Während der aus Oberhof angereiste Lesser mit seinem Auto noch im Stau auf der A8 steckte, bereitete der Holzkirchner im Rahmen einer Charity-Aktion am Irschenberg den Gästen einer Kaffeerösterei längst schon Kaffee zu. Erst nachdem einige Tassen des Heißgetränkes für einen guten Zweck über die Bar gewandert waren, trudelte Lesser beim Sponsor der beiden Biathleten ein.
„Ich hatte auch einen Heimvorteil. Bei der WM wird es vermutlich etwas enger zugehen“, sagte Peiffer (31) schmunzelnd. Bei der Weltmeisterschaft ab dem 7. März in Östersund will der derzeitige Gesamtweltcup-Achte auch vor seinem Team-Kollegen stehen. Und die Scheiben am Schießstand ebenso präzise treffen wie am Irschenberg die Knöpfe der Kaffeemaschine.
,Nachdem der gebürtige Niedersachse die beiden Übersee-Weltcups krankheitsbedingt hatte absagen müssen, möchte sich Peiffer in den Trainingseinheiten in Hochfilzen zunächst wieder akklimatisieren. „Ich muss zunächst schauen, wo ich stehe“, erklärt der Biathlet des WSV Clausthal-Zellerfeld. Die hohen Ansprüche an sich selbst bleiben beim Bronzemedaillengewinner der Olympia-Staffel von Pyeongchang unverändert groß. „Eine Medaille mit nach Hause zu nehmen, ist das große Ziel bei einer WM. Wenn man eine Medaille im Gepäck hat, kann man zufrieden sein“, sagte Gesamtweltcup-Vierte des Vorjahres.
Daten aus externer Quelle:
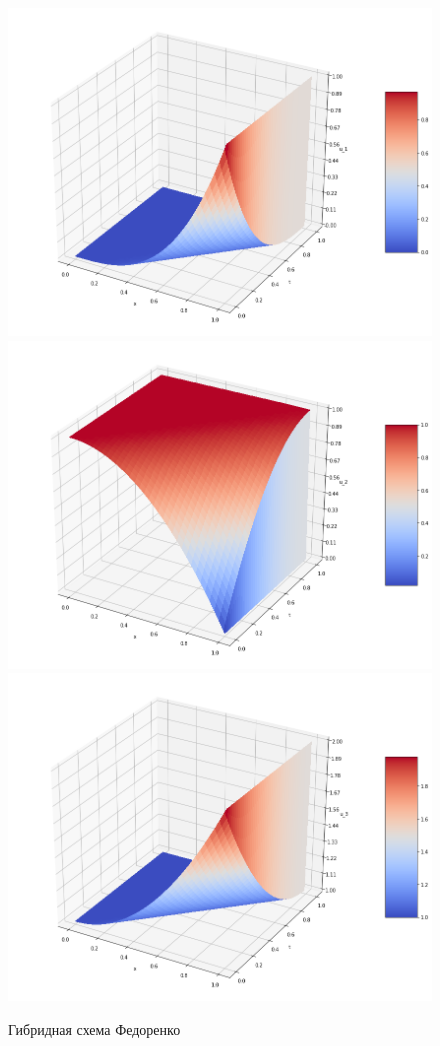 \documentclass[a4paper,14pt]{article}
\begin{document}
\begin{figure}[h]
		\begin{center}
			\includegraphics[scale=0.35]{graph4}
			\includegraphics[scale=0.35]{graph5}      
			\includegraphics[scale=0.35]{graph6}
			\caption{Гибридная схема Федоренко}           
		\end{center}
	\end{figure}
\end{document}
In der Verfolgung in Oberhof und in Hochfilzen landete Peiffer zweimal auf Platz zwei. Er weiß aber auch, dass die Konkurrenz groß ist in den Einzelrennen. „Da muss für eine Medaille schon alles passen“, sagte er.
Im Oberland konnte Peiffer vor der WM seine Akkus aufladen. „Es gefällt mir hier sehr gut und ich fühle mich sehr wohl“, meint der aktuell beste Deutsche im Gesamtweltcup. Im Kaffeehaus am Irschenberg holte sich der deutsche Meister in der Verfolgung nach der wohltätigen Aktion für „KidsTUMove“, einem Programm der TU München für Kinder und Jugendliche mit angeborenem Herzfehler und chronischen Erkrankungen, schon einmal einen Koffein-Energieschub für die WM. „Wir müssen fit sein, das ist das Entscheidende“, sagte Peiffer nach der Scheckübergabe von 3000 Euro für den guten Zweck.
Einen Muntermacher wird der Genussmensch Peiffer zukünftig wohl öfter benötigen. .Er ist seit Ende letzten Jahres Papa. „Da braucht man morgens schon einmal einen starken Kaffee, damit man in Gang kommt“, sagte Peiffer zum neuen Familienleben. In dieser Hinsicht hat Lesser einen Vorsprung gegenüber Peiffer. „Ich hoffe nicht, dass ich für die Weltmeisterschaft einen Kaffee-Boost brauche. Ich denke, dass meine Basis so gut ist, dass ich ganz gut dabei bin“, sagte Lesser.